╭─ Excerpt to read

# 55 Ford 600 transmission



## PJ161 (Sep 12, 2016)

Sorry, the title of the post is wrong and should be a 600 series not 641, my mistake. My 600 is jumping out of 3rd gear when I back off the throttle, it doesn't do it under power. I can't find my workshop manual anywhere. Probably a ball in a detent with a weak spring, but without the schematic in the manual I'll be working blind, any help on this? PJ


----------



## PJ161 (Sep 12, 2016)

Can't believe no one can help. Maybe someone on TracByNet can help.


----------



## dozer966 (Dec 30, 2014)

Hang tight PJ it's a weekend and a lot of folks are at camp. I'm Shure someone will be by soon. Wish I could help but I haven't played in those tranny's yet .


----------



## Ultradog (Feb 27, 2005)

PJ161 said:


> Sorry, the title of the post is wrong and should be a 600 series not 641, my mistake. My 600 is jumping out of 3rd gear when I back off the throttle, it doesn't do it under power. I can't find my workshop manual anywhere. Probably a ball in a detent with a weak spring, but without the schematic in the manual I'll be working blind, any help on this? PJ





PJ161 said:


> Sorry, the title of the post is wrong and should be a 600 series not 641, my mistake. My 600 is jumping out of 3rd gear when I back off the throttle, it doesn't do it under power. I can't find my workshop manual anywhere. Probably a ball in a detent with a weak spring, but without the schematic in the manual I'll be working blind, any help on this? PJ


Which transmission is it then?
Must be a 5 speed.
Those are the ones that commonly pop out of gear.


----------



## PJ161 (Sep 12, 2016)

Ultradog said:


> Which transmission is it then?
> Must be a 5 speed.
> Those are the ones that commonly pop out of gear.


_It's a 55 4 speed not 5. I'm still trying to find my manual, sooner or later I guess._


----------

╰─
╭─ Recorded information

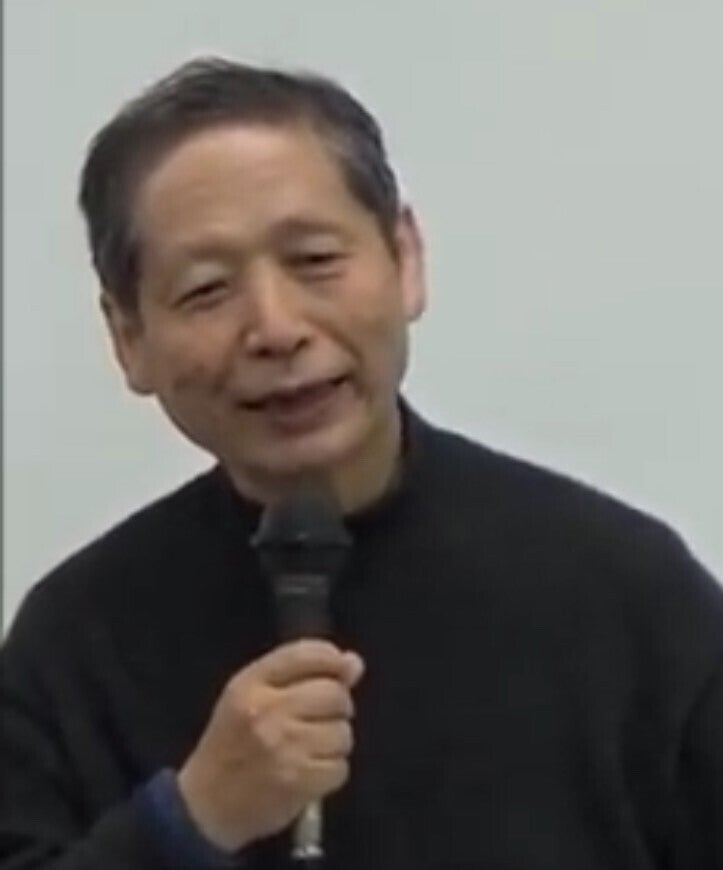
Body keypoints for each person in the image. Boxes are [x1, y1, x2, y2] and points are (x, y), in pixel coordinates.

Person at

╰─

Rewrite the part of the Ford 600 transmission thread that begins at the words "Hang tight PJ" and stops after "tranny's yet .", putting "the lake" in place of "camp".

▸ **Response to the task**:
Hang tight PJ it's a weekend and a lot of folks are at the lake. I'm Shure someone will be by soon. Wish I could help but I haven't played in those tranny's yet .